Information Theoretic Limits of Cardinality Estimation: Fisher Meets Shannon
Seth Pettie, Dingyu Wang
TL;DR
This work introduces the Fisher-Shannon FiSh-number as a rigorous information-theoretic lens for the space–error tradeoff in cardinality estimation sketches. It shows that base-$q$ PCSA attains FiSh = $H_0/I_0\approx1.98016$, while base-$q$ LL is strictly less efficient for finite $q$ but approaches the same limit as $q$ grows. The authors propose Fishmonger, a compressed, smoothed PCSA-based sketch achieving near-optimal space with $1/\sqrt{m}$ standard error, and prove a sharp lower bound for linearizable mergeable sketches that aligns with the PCSA benchmark. Together with a structural analysis of sketch classes and the notion of random-offset smoothing, these results provide precise constants for the best possible mergeable designs under the random oracle model and offer practical guidance for memory-efficient cardinality estimation. The work thus bridges Fisher information and Shannon entropy to yield tight, non-asymptotic insights into the optimality of classic and new sketches, with Fishmonger offering a concrete path toward implementable, near-optimal systems.
Abstract
Estimating the cardinality (number of distinct elements) of a large multiset is a classic problem in streaming and sketching.
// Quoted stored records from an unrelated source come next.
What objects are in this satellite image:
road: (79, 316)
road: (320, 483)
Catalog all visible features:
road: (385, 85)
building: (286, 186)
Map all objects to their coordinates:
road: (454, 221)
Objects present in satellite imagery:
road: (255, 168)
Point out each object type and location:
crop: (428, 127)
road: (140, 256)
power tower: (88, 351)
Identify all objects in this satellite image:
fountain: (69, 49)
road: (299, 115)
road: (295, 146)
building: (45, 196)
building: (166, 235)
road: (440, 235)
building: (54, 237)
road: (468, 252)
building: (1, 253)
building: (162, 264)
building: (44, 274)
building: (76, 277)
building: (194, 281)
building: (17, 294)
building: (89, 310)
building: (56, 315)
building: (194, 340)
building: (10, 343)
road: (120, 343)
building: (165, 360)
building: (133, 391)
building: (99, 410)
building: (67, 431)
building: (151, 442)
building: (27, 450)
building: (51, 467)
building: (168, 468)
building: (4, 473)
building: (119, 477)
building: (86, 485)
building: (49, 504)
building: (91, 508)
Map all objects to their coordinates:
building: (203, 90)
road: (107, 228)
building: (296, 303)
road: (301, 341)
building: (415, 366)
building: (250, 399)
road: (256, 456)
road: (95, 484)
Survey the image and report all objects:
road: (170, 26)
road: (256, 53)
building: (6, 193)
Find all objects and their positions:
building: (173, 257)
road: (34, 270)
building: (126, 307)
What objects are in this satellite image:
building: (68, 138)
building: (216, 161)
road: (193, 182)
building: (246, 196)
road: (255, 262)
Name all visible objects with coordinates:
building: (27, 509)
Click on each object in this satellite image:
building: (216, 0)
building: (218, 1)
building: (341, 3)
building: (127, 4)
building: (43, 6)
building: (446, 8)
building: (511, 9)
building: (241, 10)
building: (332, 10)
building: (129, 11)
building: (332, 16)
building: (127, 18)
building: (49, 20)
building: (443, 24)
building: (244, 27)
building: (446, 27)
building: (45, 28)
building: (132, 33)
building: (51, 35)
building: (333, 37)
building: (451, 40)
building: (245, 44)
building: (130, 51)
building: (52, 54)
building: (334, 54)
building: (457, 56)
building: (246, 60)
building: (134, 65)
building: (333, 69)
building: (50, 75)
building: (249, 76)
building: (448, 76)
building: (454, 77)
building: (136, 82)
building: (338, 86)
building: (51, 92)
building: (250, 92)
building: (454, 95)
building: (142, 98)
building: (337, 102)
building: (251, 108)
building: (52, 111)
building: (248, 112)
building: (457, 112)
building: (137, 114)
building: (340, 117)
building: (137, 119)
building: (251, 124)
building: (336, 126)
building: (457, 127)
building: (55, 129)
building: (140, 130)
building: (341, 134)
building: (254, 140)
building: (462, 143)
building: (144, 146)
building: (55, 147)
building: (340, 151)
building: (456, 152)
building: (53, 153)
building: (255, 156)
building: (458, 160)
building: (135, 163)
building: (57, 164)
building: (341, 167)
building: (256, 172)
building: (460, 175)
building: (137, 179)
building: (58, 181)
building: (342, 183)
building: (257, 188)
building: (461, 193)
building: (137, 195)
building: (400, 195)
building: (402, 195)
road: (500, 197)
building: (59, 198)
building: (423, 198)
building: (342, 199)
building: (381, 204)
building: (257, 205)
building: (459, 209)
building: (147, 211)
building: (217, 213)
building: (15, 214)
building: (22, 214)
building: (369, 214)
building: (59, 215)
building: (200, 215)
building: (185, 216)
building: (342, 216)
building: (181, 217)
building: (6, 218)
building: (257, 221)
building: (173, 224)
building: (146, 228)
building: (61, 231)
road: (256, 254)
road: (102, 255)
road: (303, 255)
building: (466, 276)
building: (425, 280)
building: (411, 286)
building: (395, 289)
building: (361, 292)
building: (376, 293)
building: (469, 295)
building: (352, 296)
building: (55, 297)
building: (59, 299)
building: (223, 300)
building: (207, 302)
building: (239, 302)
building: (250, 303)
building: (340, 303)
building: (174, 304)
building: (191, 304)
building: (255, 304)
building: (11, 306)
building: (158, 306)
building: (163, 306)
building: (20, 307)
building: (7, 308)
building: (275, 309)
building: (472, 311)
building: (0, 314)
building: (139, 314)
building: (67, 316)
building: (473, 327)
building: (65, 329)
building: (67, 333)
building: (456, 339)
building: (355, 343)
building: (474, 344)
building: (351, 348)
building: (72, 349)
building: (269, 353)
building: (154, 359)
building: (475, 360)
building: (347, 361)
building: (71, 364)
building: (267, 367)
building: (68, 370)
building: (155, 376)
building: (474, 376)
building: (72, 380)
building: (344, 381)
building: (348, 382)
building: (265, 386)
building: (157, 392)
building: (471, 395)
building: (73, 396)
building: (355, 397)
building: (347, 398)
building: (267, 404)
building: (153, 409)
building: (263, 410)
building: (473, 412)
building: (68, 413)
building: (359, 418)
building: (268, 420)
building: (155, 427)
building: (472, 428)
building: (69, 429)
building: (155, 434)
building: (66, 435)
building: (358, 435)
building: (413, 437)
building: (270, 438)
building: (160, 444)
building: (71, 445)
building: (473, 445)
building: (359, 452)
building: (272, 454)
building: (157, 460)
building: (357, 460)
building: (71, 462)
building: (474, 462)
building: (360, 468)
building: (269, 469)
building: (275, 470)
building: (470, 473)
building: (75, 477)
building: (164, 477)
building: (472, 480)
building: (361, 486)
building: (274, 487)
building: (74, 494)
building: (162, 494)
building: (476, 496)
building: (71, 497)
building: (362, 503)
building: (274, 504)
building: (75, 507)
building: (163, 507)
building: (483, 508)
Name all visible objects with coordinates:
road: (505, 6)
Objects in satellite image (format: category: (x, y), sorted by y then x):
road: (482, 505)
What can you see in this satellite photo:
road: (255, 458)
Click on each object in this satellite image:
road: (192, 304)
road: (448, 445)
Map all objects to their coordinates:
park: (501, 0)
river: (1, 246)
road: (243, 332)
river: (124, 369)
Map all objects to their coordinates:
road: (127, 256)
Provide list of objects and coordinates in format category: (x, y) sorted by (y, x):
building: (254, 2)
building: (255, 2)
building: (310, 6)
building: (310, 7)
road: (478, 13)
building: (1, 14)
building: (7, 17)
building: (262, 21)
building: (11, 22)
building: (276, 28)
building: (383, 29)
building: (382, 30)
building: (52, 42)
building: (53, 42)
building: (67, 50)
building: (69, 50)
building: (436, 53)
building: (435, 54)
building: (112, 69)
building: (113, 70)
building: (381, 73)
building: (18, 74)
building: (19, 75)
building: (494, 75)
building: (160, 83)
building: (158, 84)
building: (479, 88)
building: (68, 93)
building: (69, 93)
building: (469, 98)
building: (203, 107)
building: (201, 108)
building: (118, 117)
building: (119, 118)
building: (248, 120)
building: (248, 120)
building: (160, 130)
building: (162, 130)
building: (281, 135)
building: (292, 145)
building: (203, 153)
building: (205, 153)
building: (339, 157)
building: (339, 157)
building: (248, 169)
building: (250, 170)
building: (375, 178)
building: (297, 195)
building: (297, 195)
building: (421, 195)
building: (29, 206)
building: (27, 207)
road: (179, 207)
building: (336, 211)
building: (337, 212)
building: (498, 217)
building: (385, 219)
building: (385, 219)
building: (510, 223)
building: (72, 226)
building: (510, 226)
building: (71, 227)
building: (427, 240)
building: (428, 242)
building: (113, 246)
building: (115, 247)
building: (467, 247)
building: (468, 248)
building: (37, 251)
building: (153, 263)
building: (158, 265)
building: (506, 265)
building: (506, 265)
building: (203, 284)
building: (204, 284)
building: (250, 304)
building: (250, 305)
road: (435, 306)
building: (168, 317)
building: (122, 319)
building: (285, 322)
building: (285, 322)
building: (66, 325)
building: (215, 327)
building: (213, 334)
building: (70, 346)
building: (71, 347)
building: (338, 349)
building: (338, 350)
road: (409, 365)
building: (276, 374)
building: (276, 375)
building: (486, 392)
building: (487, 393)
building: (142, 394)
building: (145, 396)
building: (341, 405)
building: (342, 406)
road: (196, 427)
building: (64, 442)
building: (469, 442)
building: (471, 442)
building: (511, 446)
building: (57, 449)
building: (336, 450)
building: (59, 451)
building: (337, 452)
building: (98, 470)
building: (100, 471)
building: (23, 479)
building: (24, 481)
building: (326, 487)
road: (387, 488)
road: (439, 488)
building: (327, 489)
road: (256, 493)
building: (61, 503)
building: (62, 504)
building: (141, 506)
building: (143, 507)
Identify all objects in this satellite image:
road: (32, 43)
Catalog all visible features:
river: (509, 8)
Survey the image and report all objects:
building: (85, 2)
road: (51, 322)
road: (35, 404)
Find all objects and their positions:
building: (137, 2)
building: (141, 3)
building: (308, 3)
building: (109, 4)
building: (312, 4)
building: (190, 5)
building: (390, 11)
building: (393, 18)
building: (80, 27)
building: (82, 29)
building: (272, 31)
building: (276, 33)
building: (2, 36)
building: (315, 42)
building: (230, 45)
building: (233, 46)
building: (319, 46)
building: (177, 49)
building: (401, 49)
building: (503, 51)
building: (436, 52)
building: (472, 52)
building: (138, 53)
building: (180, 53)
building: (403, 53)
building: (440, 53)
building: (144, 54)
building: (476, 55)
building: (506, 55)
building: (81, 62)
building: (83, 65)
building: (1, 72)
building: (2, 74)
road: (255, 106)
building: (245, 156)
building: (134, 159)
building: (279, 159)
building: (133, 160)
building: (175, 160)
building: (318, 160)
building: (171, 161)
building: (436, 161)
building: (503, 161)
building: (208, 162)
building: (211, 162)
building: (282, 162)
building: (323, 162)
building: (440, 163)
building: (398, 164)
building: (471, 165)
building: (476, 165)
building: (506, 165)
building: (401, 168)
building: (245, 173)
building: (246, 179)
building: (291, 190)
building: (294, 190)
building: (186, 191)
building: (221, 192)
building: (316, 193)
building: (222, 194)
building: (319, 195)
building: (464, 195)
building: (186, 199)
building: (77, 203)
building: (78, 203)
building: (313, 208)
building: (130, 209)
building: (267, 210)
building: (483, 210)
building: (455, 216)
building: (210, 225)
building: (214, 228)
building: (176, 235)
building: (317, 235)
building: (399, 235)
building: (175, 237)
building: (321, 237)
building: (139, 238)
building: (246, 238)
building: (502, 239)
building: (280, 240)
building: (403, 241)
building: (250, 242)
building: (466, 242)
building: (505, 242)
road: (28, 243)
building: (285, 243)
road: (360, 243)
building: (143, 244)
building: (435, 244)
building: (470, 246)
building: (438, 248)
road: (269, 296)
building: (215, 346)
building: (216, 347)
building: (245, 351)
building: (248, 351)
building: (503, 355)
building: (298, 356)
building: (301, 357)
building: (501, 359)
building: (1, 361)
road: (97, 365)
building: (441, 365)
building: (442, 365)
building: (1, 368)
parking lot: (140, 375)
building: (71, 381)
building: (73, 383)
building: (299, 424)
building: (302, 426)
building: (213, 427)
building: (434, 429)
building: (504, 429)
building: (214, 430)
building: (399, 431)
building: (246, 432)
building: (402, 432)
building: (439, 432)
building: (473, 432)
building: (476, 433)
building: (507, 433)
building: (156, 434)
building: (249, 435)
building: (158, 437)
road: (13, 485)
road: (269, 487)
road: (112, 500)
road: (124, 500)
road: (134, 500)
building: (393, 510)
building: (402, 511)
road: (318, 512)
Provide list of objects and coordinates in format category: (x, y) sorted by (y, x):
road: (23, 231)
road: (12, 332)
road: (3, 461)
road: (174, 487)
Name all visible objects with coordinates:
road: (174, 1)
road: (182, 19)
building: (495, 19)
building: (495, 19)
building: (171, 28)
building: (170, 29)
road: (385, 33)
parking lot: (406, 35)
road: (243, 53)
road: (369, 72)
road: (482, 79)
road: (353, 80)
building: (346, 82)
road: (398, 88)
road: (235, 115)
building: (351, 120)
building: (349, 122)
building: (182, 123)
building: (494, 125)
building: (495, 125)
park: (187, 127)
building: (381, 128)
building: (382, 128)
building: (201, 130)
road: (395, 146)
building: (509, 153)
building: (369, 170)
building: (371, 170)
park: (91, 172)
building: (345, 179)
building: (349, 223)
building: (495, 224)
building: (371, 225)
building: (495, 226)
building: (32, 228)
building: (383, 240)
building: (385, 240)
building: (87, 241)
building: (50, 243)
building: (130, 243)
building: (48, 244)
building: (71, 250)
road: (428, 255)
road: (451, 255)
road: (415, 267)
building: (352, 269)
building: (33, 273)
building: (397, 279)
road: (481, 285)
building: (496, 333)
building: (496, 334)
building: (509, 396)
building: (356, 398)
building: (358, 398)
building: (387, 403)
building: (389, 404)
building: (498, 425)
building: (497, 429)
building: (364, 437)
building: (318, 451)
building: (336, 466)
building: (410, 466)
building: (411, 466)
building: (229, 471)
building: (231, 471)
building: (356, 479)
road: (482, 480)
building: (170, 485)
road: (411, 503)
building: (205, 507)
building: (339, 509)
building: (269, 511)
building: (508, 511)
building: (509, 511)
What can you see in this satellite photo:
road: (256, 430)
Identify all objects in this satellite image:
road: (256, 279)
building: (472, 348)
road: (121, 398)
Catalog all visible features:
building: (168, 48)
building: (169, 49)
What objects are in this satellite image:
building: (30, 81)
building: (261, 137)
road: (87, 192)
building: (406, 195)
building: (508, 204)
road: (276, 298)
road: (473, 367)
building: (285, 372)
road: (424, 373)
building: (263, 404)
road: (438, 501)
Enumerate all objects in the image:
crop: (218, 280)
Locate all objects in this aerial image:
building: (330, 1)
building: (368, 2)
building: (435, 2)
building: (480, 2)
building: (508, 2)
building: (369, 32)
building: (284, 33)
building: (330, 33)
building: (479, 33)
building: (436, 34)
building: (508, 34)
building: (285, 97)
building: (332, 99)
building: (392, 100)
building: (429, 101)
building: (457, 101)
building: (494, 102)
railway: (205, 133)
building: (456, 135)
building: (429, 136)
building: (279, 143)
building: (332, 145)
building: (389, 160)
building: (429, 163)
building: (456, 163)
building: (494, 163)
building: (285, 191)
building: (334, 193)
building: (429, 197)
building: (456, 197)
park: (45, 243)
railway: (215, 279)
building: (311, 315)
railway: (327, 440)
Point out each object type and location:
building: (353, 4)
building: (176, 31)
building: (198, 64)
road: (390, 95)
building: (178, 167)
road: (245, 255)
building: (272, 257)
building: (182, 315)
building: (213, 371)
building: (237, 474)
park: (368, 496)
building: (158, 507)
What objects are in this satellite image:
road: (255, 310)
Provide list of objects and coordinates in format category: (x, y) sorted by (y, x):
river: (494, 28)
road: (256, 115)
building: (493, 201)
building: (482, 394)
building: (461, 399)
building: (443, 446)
In this paper we study the intrinsic tradeoff between the space complexity of the sketch and its estimation error. We define a new measure of efficiency for data sketches called the Fisher-Shannon (FiSh) number $\mathcal{H}/\mathcal{I}$. It captures the tension between the limiting Shannon entropy ($\mathcal{H}$) of the sketch and its normalized Fisher information ($\mathcal{I}$) that characterizes the variance of a statistically efficient, asymptotically unbiased estimator. Our aim in introducing the FiSh-number is to build the mathematical machinery necessary to argue for precise optimality, rather than asymptotic optimality, up to large constant factors. Our results are as follows. [1] We prove that all base-$q$ variants of Flajolet and Martin's PCSA sketch have FiSh-number $H_0/I_0 \approx 1.98016$ and that every base-$q$ variant of HyperLogLog has FiSh-number worse than $H_0/I_0$, but that they tend to $H_0/I_0$ in the limit as $q\rightarrow \infty$. Here $H_0,I_0$ are precisely defined constants. [2] We describe a sketch called Fishmonger that is based on a smoothed, entropy-compressed variant of PCSA with a different estimator function. Fishmonger processes a multiset of $[U]$ such that at all times, w.h.p., its space is $(1+o(1))(H_0/I_0)m \approx 1.98m$ bits and its standard error is $1/\sqrt{m}$. For example, to achieve a 1% standard error, one needs a little more than 19,800 bits, or $\approx 2.42$ kilobytes. [3] Finally, we give circumstantial evidence that $H_0/I_0$ is the optimum FiSh-number of mergeable sketches for Cardinality Estimation. We define a natural subset of mergeable sketches called linearizable sketches and prove that no member of this class can beat $H_0/I_0$. The popular mergeable sketches are, in fact, also linearizable.